Não, não é aquela preta que vem acompanhada de chifres e uma capa de morcego. Estou falando daquela que consegue ser ainda mais superficial e que todo protointeligentão de internet decide evidenciar:

Principalmente quando uma pessoa que tem o viés mais progressista diz que o Batman é seu super-heroi preferido (sim, é um comentário autobiográfico caso não tenham percebido.. kkk’). E sim a “carapuça” a qual me refiro aqui é a de pobre menino rico, reacionário e que flerta com o neofacismo. De fato, chamar uma figura dessas de heroi é tão contraditório quanto este ter um rapaz preto, periférico de um país subdesenvolvido da américa do sul dentre os seus maiores fãs. Mas o roteiro deste de The Batman meus amigos, explica isso pra todos que assistem e faz isso de forma que eu na minha insignificância não faria melhor.
⚠️ Abaixo começa a zona de Spoilers ⚠️
O Batman Pelo Batman
De início o The Batman oferece uma imersão na psiquê e na auto-imagem do Batman (interpretado por Robert Pattinson) que não lembro de ter visto nos cinemas até então.

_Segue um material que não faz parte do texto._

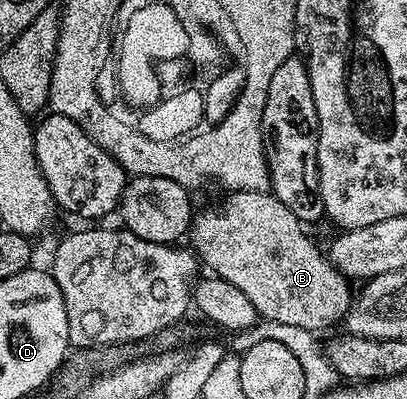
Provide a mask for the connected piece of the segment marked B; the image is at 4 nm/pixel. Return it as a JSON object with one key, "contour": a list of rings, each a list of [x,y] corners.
{"contour":[[[231,191],[228,197],[223,201],[219,207],[210,207],[207,211],[202,211],[193,216],[190,229],[188,232],[188,239],[191,239],[192,250],[195,255],[198,256],[199,260],[203,264],[206,263],[211,267],[213,274],[219,279],[228,281],[232,285],[236,285],[236,289],[240,289],[240,293],[244,293],[244,297],[248,297],[248,301],[252,301],[252,305],[259,313],[262,319],[268,321],[280,321],[283,325],[296,325],[300,329],[308,329],[315,333],[321,333],[325,327],[330,327],[334,322],[345,320],[346,313],[350,309],[352,302],[352,287],[351,280],[347,279],[346,276],[342,275],[337,269],[334,268],[333,263],[330,262],[327,252],[322,251],[313,243],[312,240],[306,236],[306,231],[302,228],[299,212],[288,209],[288,205],[284,205],[284,201],[277,199],[270,191]]]}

O recurso que é usado para isso é uma narração em “voiceover” que o prórprio Batman faz de seu diário.
Isso mesmo, um diário a lá Rorsarch no início de Watchmen e são bem parecidos em seu teor inclusive, e essa aqui foi a parte do filme onde fiquei um pouco mais orgulhoso de mim mesmo, porque diferente da empolgação efusiva e admiração que surgiu pelo personagem, quando li Watchmen pela primeira vez na adolescência, desta vez bateu uma certa vergonha alheia, não porque a qualidader do texto do filme fosse inferior a qualidade do texto da HQ, acho até que estão a altura. Mas ainda assim essa narração me soou mais como um adolescente reacionário querendo soar Edgy* no twiter.
Essa sequência da narração é seguida por uma cena onde se observa uma gangue de jovens maquiados como palhaços, prestes a fazer uma vítima no metrô, dentre eles um menino preto, o mais inseguro de todos, com apenas a metade da cara pintada.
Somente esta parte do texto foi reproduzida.